Inside L.A.’s Massive TOC Construction Pipeline

The majority of future multifamily housing in Los Angeles will be within walking distance of a public transit line.

Los Angeles’ transit-oriented construction pipeline has grown significantly. According to a new report from JLL, because of substantial TOC development activity, the majority of future multifamily housing in Los Angeles will be within walking distance of a transit line. Recent legislation and local government incentives have helped to fuel more transit-oriented development and will help to bring significant new housing supply to the market.

“Measure JJJ was approved in the fall of 2016 and a year later the city launched the Transit Oriented Communities program in 2017,” Chris Benton, SVP at JLL, tells GlobeSt.com. “To qualify for the program, projects must be within a half mile of a major public transit stop and have some level of affordable units. The proximity to transit and the allocation of affordable units determine which tier the project qualifies for. Benefits include increased density and FAR and reductions in parking, open space and lot width requirements. The increases and reductions can make or break a development deal.”

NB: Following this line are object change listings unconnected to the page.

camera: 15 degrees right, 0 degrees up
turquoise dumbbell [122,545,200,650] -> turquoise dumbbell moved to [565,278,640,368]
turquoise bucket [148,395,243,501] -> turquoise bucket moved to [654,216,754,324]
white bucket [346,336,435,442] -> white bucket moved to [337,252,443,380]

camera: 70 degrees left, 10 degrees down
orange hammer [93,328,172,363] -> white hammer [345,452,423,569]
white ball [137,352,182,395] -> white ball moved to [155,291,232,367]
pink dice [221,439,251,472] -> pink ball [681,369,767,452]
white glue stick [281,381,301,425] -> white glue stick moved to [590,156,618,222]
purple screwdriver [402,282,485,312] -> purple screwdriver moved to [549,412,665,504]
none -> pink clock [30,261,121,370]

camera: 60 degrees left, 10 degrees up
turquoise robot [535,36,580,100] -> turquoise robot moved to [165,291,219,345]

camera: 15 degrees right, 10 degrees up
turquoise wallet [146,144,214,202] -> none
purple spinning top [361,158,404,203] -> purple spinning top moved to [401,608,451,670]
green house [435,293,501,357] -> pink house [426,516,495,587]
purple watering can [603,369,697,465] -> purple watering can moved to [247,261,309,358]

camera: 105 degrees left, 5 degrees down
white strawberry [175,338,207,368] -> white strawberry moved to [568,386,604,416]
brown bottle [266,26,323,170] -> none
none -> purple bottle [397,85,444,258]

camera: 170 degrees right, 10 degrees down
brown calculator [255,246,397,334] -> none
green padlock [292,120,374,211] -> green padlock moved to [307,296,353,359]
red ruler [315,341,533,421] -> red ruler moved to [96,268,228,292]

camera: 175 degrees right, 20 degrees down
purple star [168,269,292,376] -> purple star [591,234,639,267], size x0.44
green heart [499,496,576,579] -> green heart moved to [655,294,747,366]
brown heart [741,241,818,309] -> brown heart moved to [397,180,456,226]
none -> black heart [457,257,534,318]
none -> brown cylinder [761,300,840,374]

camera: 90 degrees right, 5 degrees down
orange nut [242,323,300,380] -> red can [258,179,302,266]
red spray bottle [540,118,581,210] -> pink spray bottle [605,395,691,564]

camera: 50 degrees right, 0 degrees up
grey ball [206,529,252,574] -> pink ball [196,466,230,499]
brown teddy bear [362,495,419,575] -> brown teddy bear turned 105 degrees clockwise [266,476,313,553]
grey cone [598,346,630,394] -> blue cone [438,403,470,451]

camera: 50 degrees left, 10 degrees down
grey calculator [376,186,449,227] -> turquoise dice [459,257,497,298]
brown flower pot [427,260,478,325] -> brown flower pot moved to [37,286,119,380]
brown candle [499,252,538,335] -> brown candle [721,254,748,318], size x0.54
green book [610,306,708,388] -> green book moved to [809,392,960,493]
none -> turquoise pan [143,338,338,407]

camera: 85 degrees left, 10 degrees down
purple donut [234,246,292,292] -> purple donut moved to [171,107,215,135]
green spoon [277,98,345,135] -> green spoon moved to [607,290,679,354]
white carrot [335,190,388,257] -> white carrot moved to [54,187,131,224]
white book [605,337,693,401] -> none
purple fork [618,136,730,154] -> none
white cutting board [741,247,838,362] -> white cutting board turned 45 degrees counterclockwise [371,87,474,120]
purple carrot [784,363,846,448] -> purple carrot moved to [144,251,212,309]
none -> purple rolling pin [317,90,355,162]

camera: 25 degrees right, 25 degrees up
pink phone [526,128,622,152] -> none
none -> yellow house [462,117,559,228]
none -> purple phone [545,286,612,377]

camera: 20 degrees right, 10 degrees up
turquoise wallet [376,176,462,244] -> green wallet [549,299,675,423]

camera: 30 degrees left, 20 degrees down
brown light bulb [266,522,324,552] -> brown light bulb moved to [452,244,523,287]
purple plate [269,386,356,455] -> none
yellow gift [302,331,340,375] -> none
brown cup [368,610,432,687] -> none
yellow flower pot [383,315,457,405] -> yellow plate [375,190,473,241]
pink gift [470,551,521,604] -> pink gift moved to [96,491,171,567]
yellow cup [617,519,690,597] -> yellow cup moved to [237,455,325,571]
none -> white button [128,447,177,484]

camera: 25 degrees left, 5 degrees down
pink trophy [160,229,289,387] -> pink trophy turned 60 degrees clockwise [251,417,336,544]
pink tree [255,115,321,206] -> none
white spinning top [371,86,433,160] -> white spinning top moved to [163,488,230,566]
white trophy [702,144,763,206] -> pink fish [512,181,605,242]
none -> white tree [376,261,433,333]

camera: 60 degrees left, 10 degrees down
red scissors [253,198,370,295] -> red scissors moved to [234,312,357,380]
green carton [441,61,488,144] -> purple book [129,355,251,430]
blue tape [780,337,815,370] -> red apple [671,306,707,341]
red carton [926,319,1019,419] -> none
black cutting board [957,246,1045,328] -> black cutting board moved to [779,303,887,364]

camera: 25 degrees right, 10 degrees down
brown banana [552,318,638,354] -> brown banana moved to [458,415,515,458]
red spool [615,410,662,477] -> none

The city’s expansion of public transit lines has also made TOC development more attractive for developers. “Once the Crenshaw/LAX (2019), Purple Line (2023, 2025 and 2026) and the Twenty-Eight by ’28 projects are completed, the vast majority of employment hubs will be within walking distance of a metro stop,” says Benton. “Employers will continue to office along the metro lines, multifamily projects will continue to develop along the metro line and public transit will become that much more prevalent.”

Public transit expansion and transited-oriented projects will be essential in accommodating the new residents moving to the market from major cities.

“Although the city lost an estimated 7,000 residents last year, it continues to attract college-education professionals from New York, Boston, DC and Chicago, per a JLL Research publication,” says Benton. “These residents are moving from transit-oriented markets to a city that essentially requires a car, which on average costs $8,500 a year. This is a major expense these individuals most likely wouldn’t incur in the aforementioned markets. Additionally, early research has shown that Gen Z is delaying getting their drivers licenses significantly. Between public transportation and alternative forms of private transportation, this delay may become more of a permanent shift, furthering the value of a modern public transportation system.”

Los Angeles is experiencing a housing shortage that has put pressure on rents and pushed some residents out of the market. While new housing supply is a necessity, the majority of the new construction is luxury housing. “In 2018, just under one third of the housing units in the city, 8,200 out of 27,000, were filed under the TOC program,” says Benton. “Nearly a third of those 8,200 units were set aside for affordable households. Although a terrific start, there are estimates that the city needs over 500,000 additional affordable units. TOC is a terrific program, but a version of SB 50 will need to be passed before we see significant change.”

This trend is only beginning. The pipeline of TOC project will likely continue to grow, particularly in Los Angeles’ densest markets. “When looking at Greater Los Angeles, there are roughly 6,700 transit-oriented units under construction right now with another 6,600 planned,” says Benton. “Most of these projects are concentrated closer to DTLA, but you’re also seeing developments in places like North Hollywood that are home to tenants who commute to Universal/Studio City, Hollywood and Downtown in under 30 minutes. As the new and extended metro lines come online, you’ll continue to see more and more TOC developments.”